Directive: Report every line of the data below that contains the word "الكتاب", copying each such line in full.

Data:
•••••

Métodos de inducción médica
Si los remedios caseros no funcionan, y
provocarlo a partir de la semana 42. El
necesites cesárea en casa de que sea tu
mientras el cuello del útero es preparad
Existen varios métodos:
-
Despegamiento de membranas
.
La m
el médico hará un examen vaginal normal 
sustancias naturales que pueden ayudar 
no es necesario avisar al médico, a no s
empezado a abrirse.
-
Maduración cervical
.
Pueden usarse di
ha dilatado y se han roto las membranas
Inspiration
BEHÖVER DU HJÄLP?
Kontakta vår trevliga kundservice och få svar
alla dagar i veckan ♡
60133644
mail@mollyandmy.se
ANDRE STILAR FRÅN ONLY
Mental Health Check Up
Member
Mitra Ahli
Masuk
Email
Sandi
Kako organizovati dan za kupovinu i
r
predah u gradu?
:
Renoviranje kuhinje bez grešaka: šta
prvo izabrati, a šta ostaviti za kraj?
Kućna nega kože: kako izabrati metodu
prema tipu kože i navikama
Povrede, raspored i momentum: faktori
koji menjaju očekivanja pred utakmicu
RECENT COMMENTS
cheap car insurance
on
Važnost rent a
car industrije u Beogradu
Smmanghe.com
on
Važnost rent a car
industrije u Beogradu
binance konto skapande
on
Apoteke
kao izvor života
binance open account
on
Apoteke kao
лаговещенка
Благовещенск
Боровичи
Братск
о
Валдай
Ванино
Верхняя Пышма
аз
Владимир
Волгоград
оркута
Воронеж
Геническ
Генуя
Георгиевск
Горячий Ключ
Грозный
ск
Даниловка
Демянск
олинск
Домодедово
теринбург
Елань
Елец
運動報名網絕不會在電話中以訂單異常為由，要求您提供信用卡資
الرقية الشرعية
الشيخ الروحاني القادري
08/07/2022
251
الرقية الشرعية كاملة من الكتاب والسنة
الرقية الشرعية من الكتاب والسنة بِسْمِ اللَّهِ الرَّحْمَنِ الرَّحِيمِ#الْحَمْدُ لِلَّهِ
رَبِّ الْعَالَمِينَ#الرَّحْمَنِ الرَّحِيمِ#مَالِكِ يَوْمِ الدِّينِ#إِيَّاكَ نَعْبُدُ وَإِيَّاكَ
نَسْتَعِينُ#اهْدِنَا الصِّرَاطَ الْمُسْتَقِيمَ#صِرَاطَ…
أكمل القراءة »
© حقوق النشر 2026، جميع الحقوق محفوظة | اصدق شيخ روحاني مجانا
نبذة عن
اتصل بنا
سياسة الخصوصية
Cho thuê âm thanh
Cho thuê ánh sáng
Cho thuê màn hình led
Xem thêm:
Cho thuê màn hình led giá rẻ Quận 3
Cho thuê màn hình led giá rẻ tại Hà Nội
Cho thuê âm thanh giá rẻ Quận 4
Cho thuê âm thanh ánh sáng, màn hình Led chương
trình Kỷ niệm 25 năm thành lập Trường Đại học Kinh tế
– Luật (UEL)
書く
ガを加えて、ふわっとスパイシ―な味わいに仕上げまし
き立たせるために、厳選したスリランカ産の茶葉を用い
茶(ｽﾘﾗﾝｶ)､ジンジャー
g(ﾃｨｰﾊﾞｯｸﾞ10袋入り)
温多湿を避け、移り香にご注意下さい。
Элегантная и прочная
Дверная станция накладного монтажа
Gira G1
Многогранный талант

•••••

Exercise output:
الرقية الشرعية كاملة من الكتاب والسنة
الرقية الشرعية من الكتاب والسنة بِسْمِ اللَّهِ الرَّحْمَنِ الرَّحِيمِ#الْحَمْدُ لِلَّهِ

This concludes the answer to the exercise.